All the major presidential candidates have a super PAC dedicated to their cause, funded heavily by billionaire financiers, hedge fund managers and corporate tycoons writing six- and seven-figure checks. The groups emerged from court rulings allowing corporations, unions and individuals to spend and raise unlimited amounts of money in elections as long as they do not directly coordinate with candidates.
This close-but-not-too-close relationship has put several candidates on the spot, particularly when it comes to the sharp-edged attack ads that flooded the airwaves in early primary states.
In January, for example, former House speaker Newt Gingrich sought to distance himself from a series of ads, attacking Romney as a former corporate raider, that were funded by Winning Our Future, a pro-Gingrich super PAC funded by $11 million in contributions from a Las Vegas casino magnate and his family.
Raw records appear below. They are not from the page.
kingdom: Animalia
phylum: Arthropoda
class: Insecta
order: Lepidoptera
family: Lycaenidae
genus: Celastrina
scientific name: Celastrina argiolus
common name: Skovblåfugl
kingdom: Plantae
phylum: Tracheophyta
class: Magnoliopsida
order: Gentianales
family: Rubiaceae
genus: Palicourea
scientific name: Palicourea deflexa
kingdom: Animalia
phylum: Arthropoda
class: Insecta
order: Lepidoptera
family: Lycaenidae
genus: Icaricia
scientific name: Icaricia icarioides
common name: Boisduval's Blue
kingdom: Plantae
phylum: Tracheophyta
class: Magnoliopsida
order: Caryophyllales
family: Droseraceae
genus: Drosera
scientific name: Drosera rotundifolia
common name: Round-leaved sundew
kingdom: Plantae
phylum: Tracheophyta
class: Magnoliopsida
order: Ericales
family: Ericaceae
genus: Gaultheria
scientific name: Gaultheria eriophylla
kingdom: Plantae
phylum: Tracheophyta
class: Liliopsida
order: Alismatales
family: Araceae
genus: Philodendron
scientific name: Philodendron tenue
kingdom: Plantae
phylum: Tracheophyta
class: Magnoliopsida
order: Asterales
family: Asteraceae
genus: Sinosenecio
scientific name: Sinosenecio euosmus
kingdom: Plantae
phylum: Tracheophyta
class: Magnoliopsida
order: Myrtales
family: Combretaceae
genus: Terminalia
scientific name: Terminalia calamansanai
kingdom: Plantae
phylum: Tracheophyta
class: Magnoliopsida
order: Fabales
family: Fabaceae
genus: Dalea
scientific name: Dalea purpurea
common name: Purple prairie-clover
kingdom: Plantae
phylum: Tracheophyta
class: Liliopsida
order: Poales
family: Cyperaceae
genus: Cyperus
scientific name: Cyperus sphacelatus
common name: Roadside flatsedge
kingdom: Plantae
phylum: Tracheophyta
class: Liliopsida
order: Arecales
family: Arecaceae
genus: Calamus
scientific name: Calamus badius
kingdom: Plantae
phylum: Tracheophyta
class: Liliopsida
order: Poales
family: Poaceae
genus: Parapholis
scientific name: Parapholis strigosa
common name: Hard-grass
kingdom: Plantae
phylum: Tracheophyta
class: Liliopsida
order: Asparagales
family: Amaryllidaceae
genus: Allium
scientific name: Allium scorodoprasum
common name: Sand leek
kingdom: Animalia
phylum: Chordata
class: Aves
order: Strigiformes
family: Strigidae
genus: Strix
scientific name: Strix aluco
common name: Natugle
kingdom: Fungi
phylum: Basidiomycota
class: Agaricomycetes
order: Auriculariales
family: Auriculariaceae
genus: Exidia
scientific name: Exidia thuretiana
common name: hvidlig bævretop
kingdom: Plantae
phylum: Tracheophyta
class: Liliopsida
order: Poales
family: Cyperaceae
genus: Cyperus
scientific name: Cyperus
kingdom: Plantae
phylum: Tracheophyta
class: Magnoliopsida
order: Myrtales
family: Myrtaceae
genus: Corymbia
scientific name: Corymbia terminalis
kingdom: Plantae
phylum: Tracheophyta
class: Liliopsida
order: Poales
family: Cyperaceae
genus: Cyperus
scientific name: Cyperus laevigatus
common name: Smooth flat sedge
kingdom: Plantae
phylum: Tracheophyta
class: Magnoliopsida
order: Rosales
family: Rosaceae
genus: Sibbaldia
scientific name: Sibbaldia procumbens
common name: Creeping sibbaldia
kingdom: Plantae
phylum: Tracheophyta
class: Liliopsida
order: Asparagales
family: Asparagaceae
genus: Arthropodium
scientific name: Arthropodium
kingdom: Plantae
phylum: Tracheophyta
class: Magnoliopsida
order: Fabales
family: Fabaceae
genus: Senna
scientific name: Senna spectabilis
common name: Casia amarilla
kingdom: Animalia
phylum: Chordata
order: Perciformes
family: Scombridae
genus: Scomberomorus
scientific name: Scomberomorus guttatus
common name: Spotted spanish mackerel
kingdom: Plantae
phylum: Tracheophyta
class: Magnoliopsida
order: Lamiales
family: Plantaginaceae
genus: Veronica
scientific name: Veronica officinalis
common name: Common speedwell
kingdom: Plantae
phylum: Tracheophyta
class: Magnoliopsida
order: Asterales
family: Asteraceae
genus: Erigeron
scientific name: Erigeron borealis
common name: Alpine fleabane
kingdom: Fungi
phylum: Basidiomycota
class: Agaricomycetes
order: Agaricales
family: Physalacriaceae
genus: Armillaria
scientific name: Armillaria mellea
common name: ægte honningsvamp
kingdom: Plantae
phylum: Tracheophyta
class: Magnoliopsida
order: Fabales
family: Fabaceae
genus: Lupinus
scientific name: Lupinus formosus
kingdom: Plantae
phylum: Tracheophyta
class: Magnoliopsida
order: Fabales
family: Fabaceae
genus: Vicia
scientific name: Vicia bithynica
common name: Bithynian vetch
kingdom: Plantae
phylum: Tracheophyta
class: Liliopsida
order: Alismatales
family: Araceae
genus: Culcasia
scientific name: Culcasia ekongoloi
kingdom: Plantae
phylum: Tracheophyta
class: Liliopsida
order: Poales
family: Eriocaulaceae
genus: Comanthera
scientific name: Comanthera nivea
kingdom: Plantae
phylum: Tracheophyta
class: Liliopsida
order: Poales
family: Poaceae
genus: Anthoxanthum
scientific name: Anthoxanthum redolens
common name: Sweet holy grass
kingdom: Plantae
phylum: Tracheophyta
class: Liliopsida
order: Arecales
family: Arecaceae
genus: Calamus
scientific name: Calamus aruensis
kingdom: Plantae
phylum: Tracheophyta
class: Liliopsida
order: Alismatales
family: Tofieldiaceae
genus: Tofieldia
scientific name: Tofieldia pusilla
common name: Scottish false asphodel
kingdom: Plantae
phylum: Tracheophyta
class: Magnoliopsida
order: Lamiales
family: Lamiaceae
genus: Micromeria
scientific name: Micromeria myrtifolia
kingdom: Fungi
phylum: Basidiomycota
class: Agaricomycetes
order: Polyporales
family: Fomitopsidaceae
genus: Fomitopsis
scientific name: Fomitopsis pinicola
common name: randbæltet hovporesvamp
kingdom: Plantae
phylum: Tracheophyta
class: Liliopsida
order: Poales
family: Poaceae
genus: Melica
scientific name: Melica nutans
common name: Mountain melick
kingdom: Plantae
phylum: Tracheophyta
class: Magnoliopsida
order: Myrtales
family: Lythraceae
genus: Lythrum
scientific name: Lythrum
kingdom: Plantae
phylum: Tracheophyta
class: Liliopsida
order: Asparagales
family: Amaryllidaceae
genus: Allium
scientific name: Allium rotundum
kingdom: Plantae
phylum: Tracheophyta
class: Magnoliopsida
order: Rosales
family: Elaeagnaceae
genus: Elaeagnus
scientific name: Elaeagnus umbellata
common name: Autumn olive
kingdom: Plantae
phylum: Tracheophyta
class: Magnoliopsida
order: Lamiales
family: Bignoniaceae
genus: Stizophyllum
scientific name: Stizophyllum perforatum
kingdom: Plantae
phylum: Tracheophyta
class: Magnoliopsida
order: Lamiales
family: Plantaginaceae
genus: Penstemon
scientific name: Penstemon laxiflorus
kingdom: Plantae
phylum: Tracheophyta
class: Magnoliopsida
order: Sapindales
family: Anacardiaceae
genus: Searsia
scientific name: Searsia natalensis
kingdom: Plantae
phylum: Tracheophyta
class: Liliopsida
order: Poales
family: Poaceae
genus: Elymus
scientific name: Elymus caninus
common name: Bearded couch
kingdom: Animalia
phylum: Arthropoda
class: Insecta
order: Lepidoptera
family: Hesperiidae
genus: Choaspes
Gingrich and Romney traded jabs on the issue during a debate in South Carolina. Gingrich said Romney’s claims that he had no control over a pro-Romney super PAC called Restore Our Future “makes you wonder how much influence he’d have if he were president.”
Romney responded: “I already said at our last debate that anything that’s false in PAC ads, whether they are supportive of me or supportive of you, should be taken off the air and fixed. I’ve already said that.”
In the case of Santorum, the former U.S. senator from Pennsylvania spent much time Thursday and Friday grappling with the remarks by Friess, which were made in the context of the ongoing debate over the Obama administration’s contraception coverage requirements for insurers at religiously affiliated institutions.
Santorum, a deeply conservative Catholic, has blasted the administration’s policy while also coming under fire from Democrats for previous comments condemning contraception as a sin. The candidate seemed to bristle at the idea that Friess’s aspirin remark should be tied to him, while also defending his benefactor’s character and intent.
“Foster is known in political circles as telling a lot of jokes, and some of them are not particularly funny, which this one was not. He’s not creepy. He’s a good man,” Santorum said Thursday night on Fox News. “You know, he told a bad, off-color joke, and he shouldn’t have done it. . . . It was a stupid joke.”
Friess also apologized for his remark on his personal blog: “To all those who took my joke as modern day approach I deeply apologize and seek your forgiveness. My wife constantly tells me I need new material — she understood the joke but didn’t like it anyway — so I will keep that old one in the past where it belongs.”
Friess gave more than $300,000 in 2011 to a pro-Santorum super PAC called the Red, White and Blue Fund; he has acknowledged giving more in 2012 that has yet to be reported in disclosure forms. The super PAC has spent at least $1.2 million on Santorum’s behalf, according to tracking data, and the group announced it would spent $700,000 more on ads in Michigan ahead of the Feb. 28 primary.
Friess has also given $2,500 to Santorum’s primary campaign and is a longtime donor to the Republican Governor’s Association and other GOP causes, Federal Election Commission records show.
Paul S. Ryan, associate counsel at the Campaign Legal Center in Washington, said that although the Friess aspirin remark causes headaches for Santorum’s campaign, “the real risk posed by mega-funders is to voters and our political system.”
“Candidates are now beholden to mega-funders in a way that, at a minimum, creates an appearance of corruption and may lead to actual corruption,” Ryan said. “Elected officials will likely do the bidding of their mega-funders while in office, rather than acting in the public interest, knowing that they’ll need to rely on such mega-funders for reelection.”